El debate sobre una posible reaproximación a Europa está comenzando a tomar forma en la política británica. No es un movimiento hacia la reintegración completa —los obstáculos políticos para eso siguen siendo enormes— sino hacia una relación menos hostil, menos separatista, más pragmática. Es el reconocimiento lento de que la geografía, la economía y la historia no se pueden deshacer con un voto, aunque ese voto haya sido democrático y mayoritario.

Lo que viene ahora es incierto. Los políticos británicos tendrán que navegar entre una población que quiere menos distancia de Europa y una realidad institucional que hace esa reaproximación extraordinariamente complicada. Mientras tanto, los mercados seguirán castigando al Reino Unido cada día que permanezca fuera de las estructuras que lo rodeaban, recordándole que las decisiones políticas tienen consecuencias económicas que persisten mucho después de que las emociones que las inspiraron se desvanecen.

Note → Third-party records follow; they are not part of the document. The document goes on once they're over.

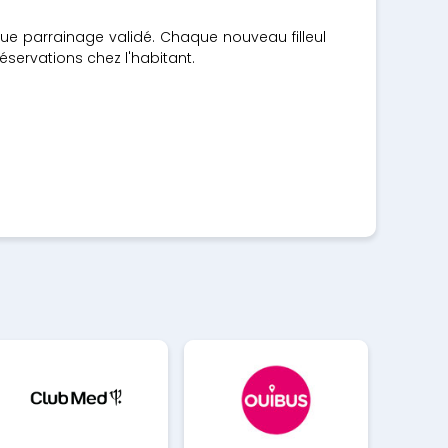
aque parrainage validé. Chaque nouveau filleul
réservations chez l'habitant.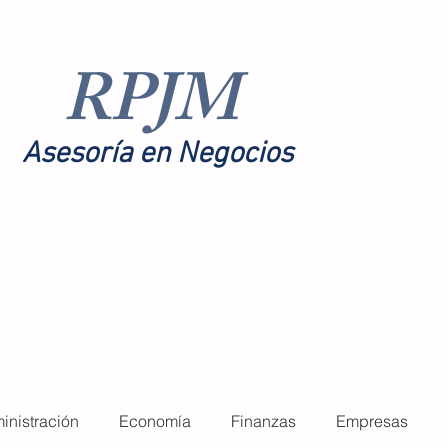
RPJM
Asesoría en Negocios
toría
Nosotros
More
inistración
Economía
Finanzas
Empresas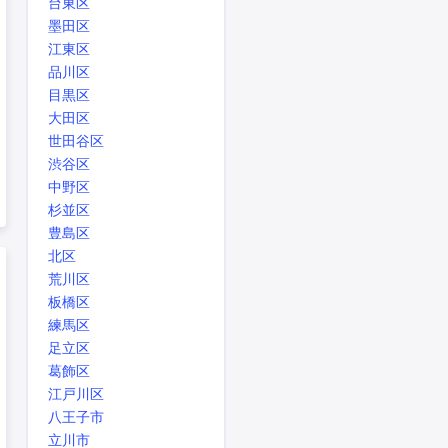
台東区
墨田区
江東区
品川区
目黒区
大田区
世田谷区
渋谷区
中野区
杉並区
豊島区
北区
荒川区
板橋区
練馬区
足立区
葛飾区
江戸川区
八王子市
立川市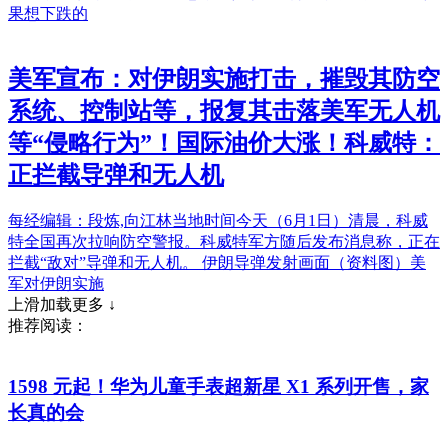
果想下跌的
美军宣布：对伊朗实施打击，摧毁其防空
系统、控制站等，报复其击落美军无人机
等“侵略行为”！国际油价大涨！科威特：
正拦截导弹和无人机
每经编辑：段炼,向江林当地时间今天（6月1日）清晨，科威
特全国再次拉响防空警报。科威特军方随后发布消息称，正在
拦截“敌对”导弹和无人机。 伊朗导弹发射画面（资料图）美
军对伊朗实施
上滑加载更多 ↓
推荐阅读：
1598 元起！华为儿童手表超新星 X1 系列开售，家
长真的会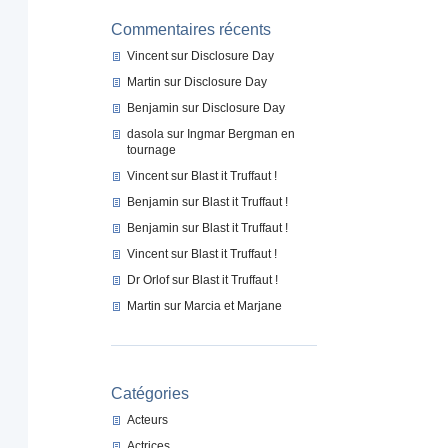
Commentaires récents
Vincent
sur
Disclosure Day
Martin
sur
Disclosure Day
Benjamin
sur
Disclosure Day
dasola
sur
Ingmar Bergman en
tournage
Vincent
sur
Blast it Truffaut !
Benjamin
sur
Blast it Truffaut !
Benjamin
sur
Blast it Truffaut !
Vincent
sur
Blast it Truffaut !
Dr Orlof
sur
Blast it Truffaut !
Martin
sur
Marcia et Marjane
Catégories
Acteurs
Actrices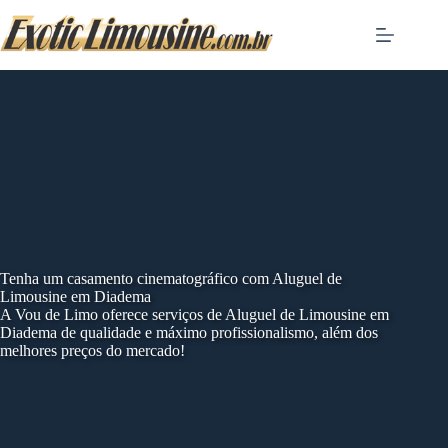
Skip
to
content
Tenha um casamento cinematográfico com Aluguel de
Limousine em Diadema
A Vou de Limo oferece serviços de Aluguel de Limousine em
Diadema de qualidade e máximo profissionalismo, além dos
melhores preços do mercado!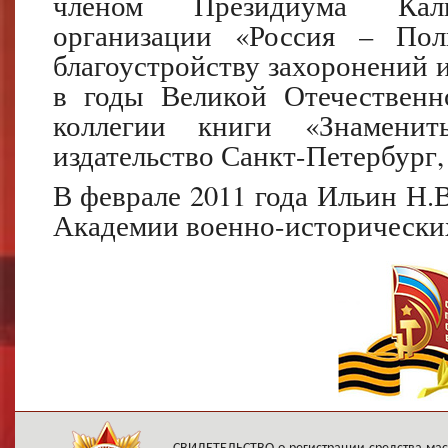
членом Президиума Кали
организации «Россия – Пол
благоустройству захоронений 
в годы Великой Отечественн
коллегии книги «Знаменит
издательство Санкт-Петербург,
В феврале 2011 года Ильин Н.
Академии военно-исторических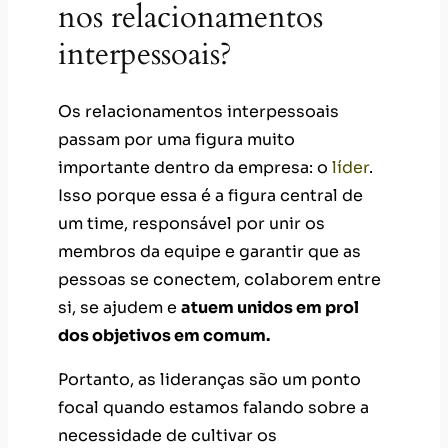
nos relacionamentos
interpessoais?
Os relacionamentos interpessoais
passam por uma figura muito
importante dentro da empresa: o
líder
.
Isso porque essa é a figura central de
um time, responsável por unir os
membros da equipe e garantir que as
pessoas se conectem, colaborem entre
si, se ajudem e
atuem unidos em prol
dos objetivos em comum.
Portanto, as lideranças são um ponto
focal quando estamos falando sobre a
necessidade de cultivar os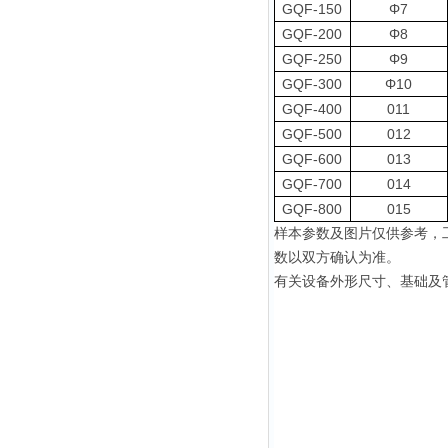
GQF-150
Φ7
GQF-200
Φ8
GQF-250
Φ9
GQF-300
Φ10
GQF-400
011
GQF-500
012
GQF-600
013
GQF-700
014
GQF-800
015
样本参数及图片仅供参考
，
数以双方确认为准
。
有关设备外形尺寸、基础及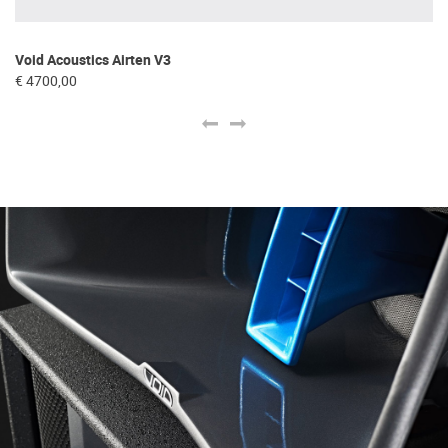
Vo
Void Acoustics Airten V3
€ 
€ 4700,00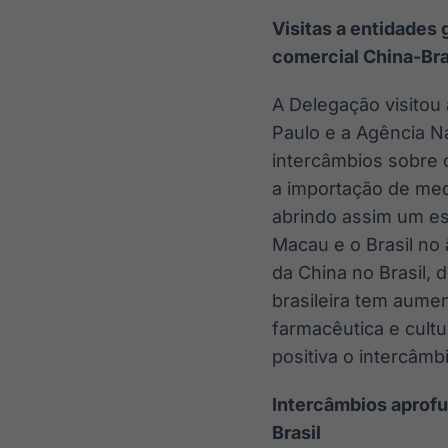
Visitas a entidades
comercial China-Bra
A Delegação visitou
Paulo e a Agência Na
intercâmbios sobre o
a importação de medi
abrindo assim um es
Macau e o Brasil no
da China no Brasil, 
brasileira tem aume
farmacêutica e cultu
positiva o intercâmb
Intercâmbios aprof
Brasil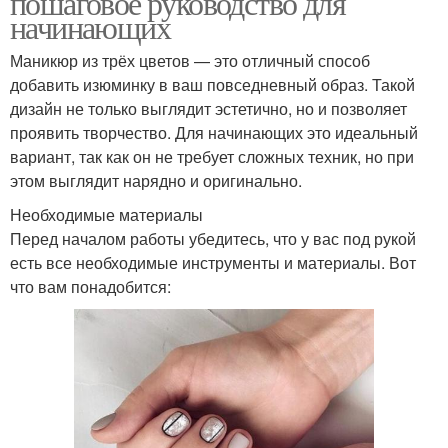
пошаговое руководство для
начинающих
Маникюр из трёх цветов — это отличный способ
добавить изюминку в ваш повседневный образ. Такой
дизайн не только выглядит эстетично, но и позволяет
проявить творчество. Для начинающих это идеальный
вариант, так как он не требует сложных техник, но при
этом выглядит нарядно и оригинально.
Необходимые материалы
Перед началом работы убедитесь, что у вас под рукой
есть все необходимые инструменты и материалы. Вот
что вам понадобится: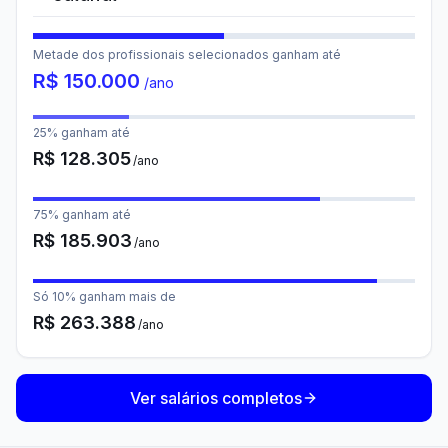
Metade dos profissionais selecionados ganham até
R$
150.000
/ano
25% ganham até
R$
128.305
/ano
75% ganham até
R$
185.903
/ano
Só 10% ganham mais de
R$
263.388
/ano
Ver salários completos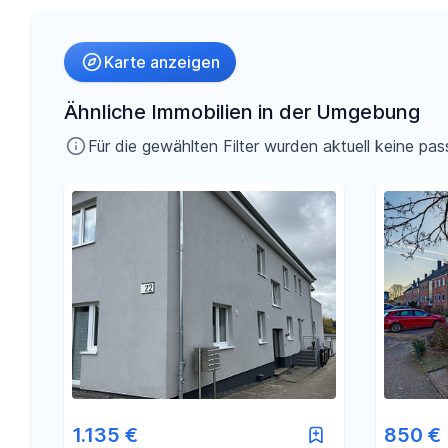
Umkreis
Karte anzeigen
-
€
Preis
Ähnliche Immobilien in der Umgebung
Für die gewählten Filter wurden aktuell keine 
-
m²
Fläche
1.135 €
850 €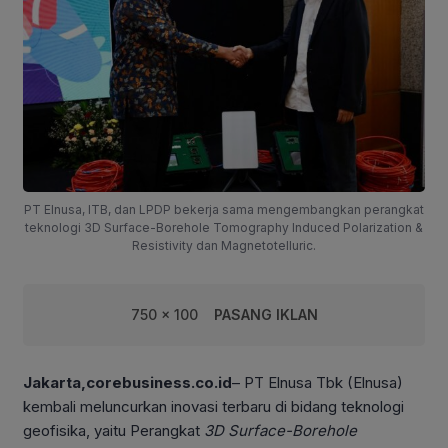
PT Elnusa, ITB, dan LPDP bekerja sama mengembangkan perangkat
teknologi 3D Surface-Borehole Tomography Induced Polarization &
Resistivity dan Magnetotelluric.
750 x 100
PASANG IKLAN
Jakarta,corebusiness.co.id
– PT Elnusa Tbk (Elnusa)
kembali meluncurkan inovasi terbaru di bidang teknologi
geofisika, yaitu Perangkat
3D Surface-Borehole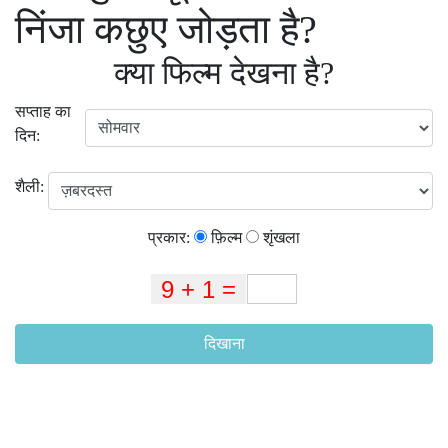
निंजा कछुए जोड़ता है?
क्या फिल्म देखना है?
सप्ताह का
दिन:
शैली:
प्रकार:
फ़िल्म
शृंखला
दिखाना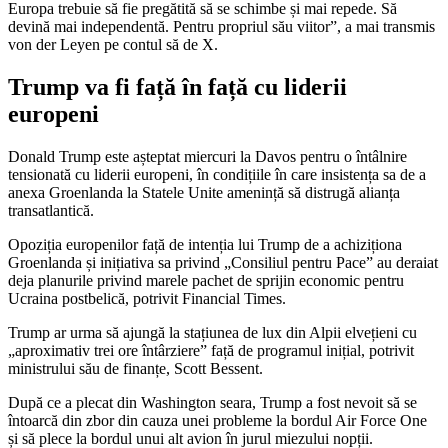
Europa trebuie să fie pregătită să se schimbe și mai repede. Să
devină mai independentă. Pentru propriul său viitor”, a mai transmis
von der Leyen pe contul să de X.
Trump va fi față în față cu liderii
europeni
Donald Trump este așteptat miercuri la Davos pentru o întâlnire
tensionată cu liderii europeni, în condițiile în care insistența sa de a
anexa Groenlanda la Statele Unite amenință să distrugă alianța
transatlantică.
Opoziția europenilor față de intenția lui Trump de a achiziționa
Groenlanda și inițiativa sa privind „Consiliul pentru Pace” au deraiat
deja planurile privind marele pachet de sprijin economic pentru
Ucraina postbelică, potrivit Financial Times.
Trump ar urma să ajungă la stațiunea de lux din Alpii elvețieni cu
„aproximativ trei ore întârziere” față de programul inițial, potrivit
ministrului său de finanțe, Scott Bessent.
După ce a plecat din Washington seara, Trump a fost nevoit să se
întoarcă din zbor din cauza unei probleme la bordul Air Force One
și să plece la bordul unui alt avion în jurul miezului nopții.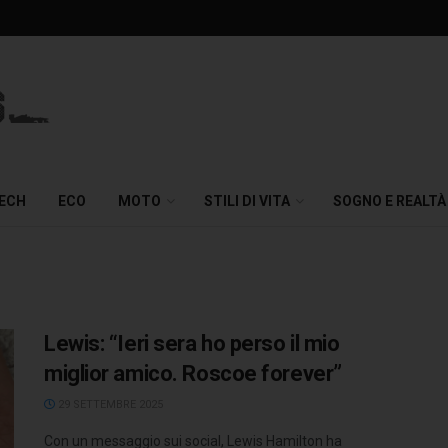
TECH
ECO
MOTO
STILI DI VITA
SOGNO E REALTÀ
Lewis: “Ieri sera ho perso il mio
miglior amico. Roscoe forever”
29 SETTEMBRE 2025
Con un messaggio sui social, Lewis Hamilton ha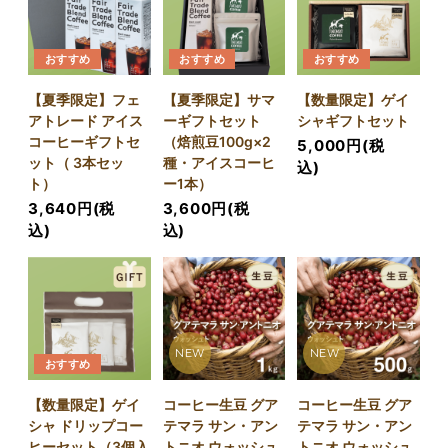
おすすめ
おすすめ
おすすめ
【夏季限定】フェ
【夏季限定】サマ
【数量限定】ゲイ
アトレード アイス
ーギフトセット
シャギフトセット
コーヒーギフトセ
（焙煎豆100g×2
5,000円(税
ット（ 3本セッ
種・アイスコーヒ
込)
ト）
ー1本）
3,640円(税
3,600円(税
込)
込)
NEW
NEW
おすすめ
【数量限定】ゲイ
コーヒー生豆 グア
コーヒー生豆 グア
シャ ドリップコー
テマラ サン・アン
テマラ サン・アン
ヒーセット（3個入
トニオ ウォッシュ
トニオ ウォッシュ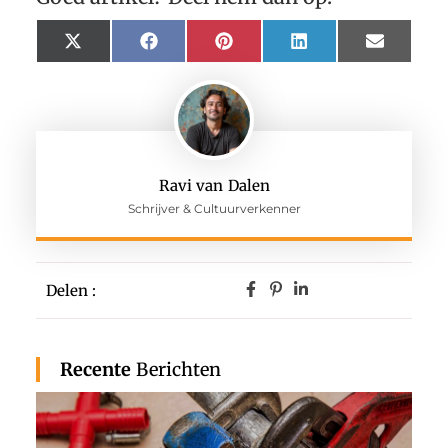
X
Facebook
Pinterest
LinkedIn
Email
(Twitter)
Ravi van Dalen
Schrijver & Cultuurverkenner
Delen :
Recente
Berichten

Los mercados financieros castigan al Reino Unido con diferenciales de bonos en máximos históricos, reflejando el costo económico del aislamiento
— Indicadores de mercado
La Conversación del Hearth Otra perspectiva de la historia
Inventor

¿Por qué ahora, después de diez años, los británicos comienzan a mirar hacia atrás?

Model

Porque una década es tiempo suficiente para que la realidad económica se haga evidente. Los votos se emiten en un momento, pero las consecuencias se acumulan año tras año. La gente ve sus salarios, sus oportunidades, sus perspectivas.

Inventor

¿Y los mercados? ¿Por qué castigan tan duramente al Reino Unido?

Model

Los mercados no tienen ideología. Solo ven riesgo. Un país que se aisló de su principal socio comercial es un país menos predecible, menos integrado, menos seguro como inversión. El diferencial de bonos es el precio de esa incertidumbre.

Inventor

¿Puede revertirse esto? ¿Puede el Reino Unido simplemente volver?

Model

No es tan simple. El Brexit no fue solo un acuerdo comercial. Fue una decisión política profunda. Volver requeriría no solo cambiar de opinión, sino deshacer instituciones, renegociar tratados, convencer a Europa de que quiere recibirlos de nuevo.

Inventor

¿Entonces estamos viendo el comienzo de un largo proceso de reconciliación?

Model

Sí, pero lento y difícil. Lo que ves ahora es el reconocimiento de que el aislamiento tiene un costo. Lo que viene después dependerá de si los políticos británicos tienen el coraje de admitir que se equivocaron.

Inventor

¿Cuál es el riesgo de esperar demasiado?

Model

Que la brecha se haga más profunda. Cada año que pasa, Europa construye nuevas estructuras, nuevas alianzas, nuevas integraciones. El Reino Unido se queda atrás. El costo de volver no disminuye con el tiempo; aumenta.